Previsão é de impacto negativo no mercado

Pontual ou expressivo, integrantes da área cervejeira reconhecem que o episódio envolvendo a Belorizontina e a Backer, cuja fábrica foi interditada preventivamente na sexta-feira pelo Ministério da Agricultura, vai respingar no setor. “Vai sofrer um pequeno baque inicial. Se comprovada a culpa, o sofrimento será maior. Se não, vamos ter de fazer um marketing reverso, mesmo com o público fiel já conquistado”, avalia Marco Falcone.

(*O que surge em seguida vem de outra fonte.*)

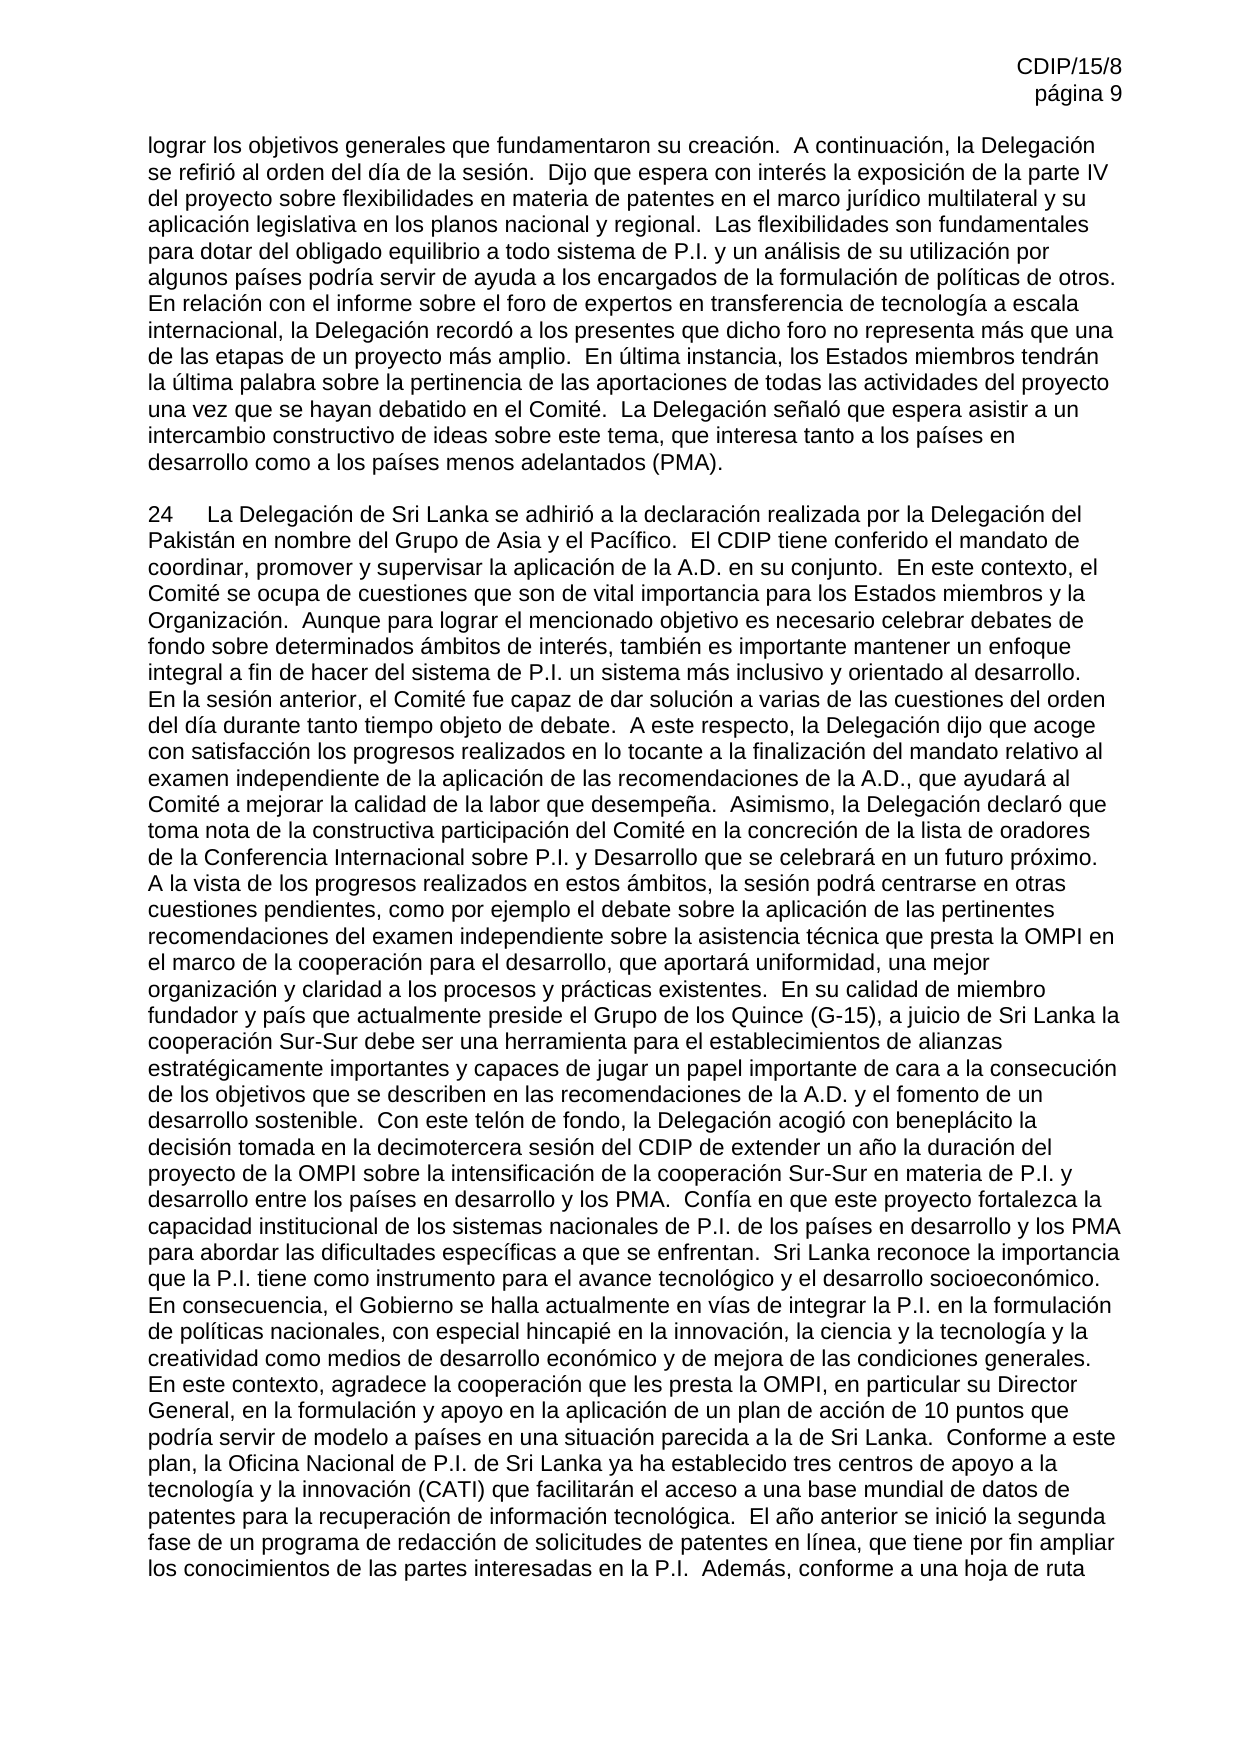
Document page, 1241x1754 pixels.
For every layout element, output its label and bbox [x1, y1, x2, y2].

Um dos responsáveis por uma das receitas mais tradicionais da Backer, a da Medieval, o mestre cervejeiro Paulo Schiaveto não tem dúvidas sobre o impacto negativo para o mercado das artesanais. Depois do episódio, ele se espantou com a série de mensagens que recebeu, incluindo a despropositada versão de que haviam sido detectados vírus letais em lotes do produto. “Com certeza afetará o setor, até pela forma como foi propagada a notícia, inicialmente num ambiente de desinformação.”

O sentimento é compartilhado por outro profissional do setor. “Sem deixar de pensar sempre nas vítimas, há, sim, preocupação de um respingo extremamente prejudicial disso no mercado”, afirma o cervejeiro, que preferiu a preservação de seu nome, em meio a um cenário que ele considera nocivo de proliferação de “informações atravessadas”, que têm se propagado sobretudo em redes sociais.

“Recebi mensagens de fora do estado recomendando a não beber cervejas de Minas Gerais. Uma generalização irresponsável”, observou. As portas de saída? Ele cita a indústria de laticínios como referência, lembrando casos antigos de detecção de soda em leite. “O mercado teve de se reerguer aumentando critérios de controle, aumentando a segurança alimentar dos produtos.”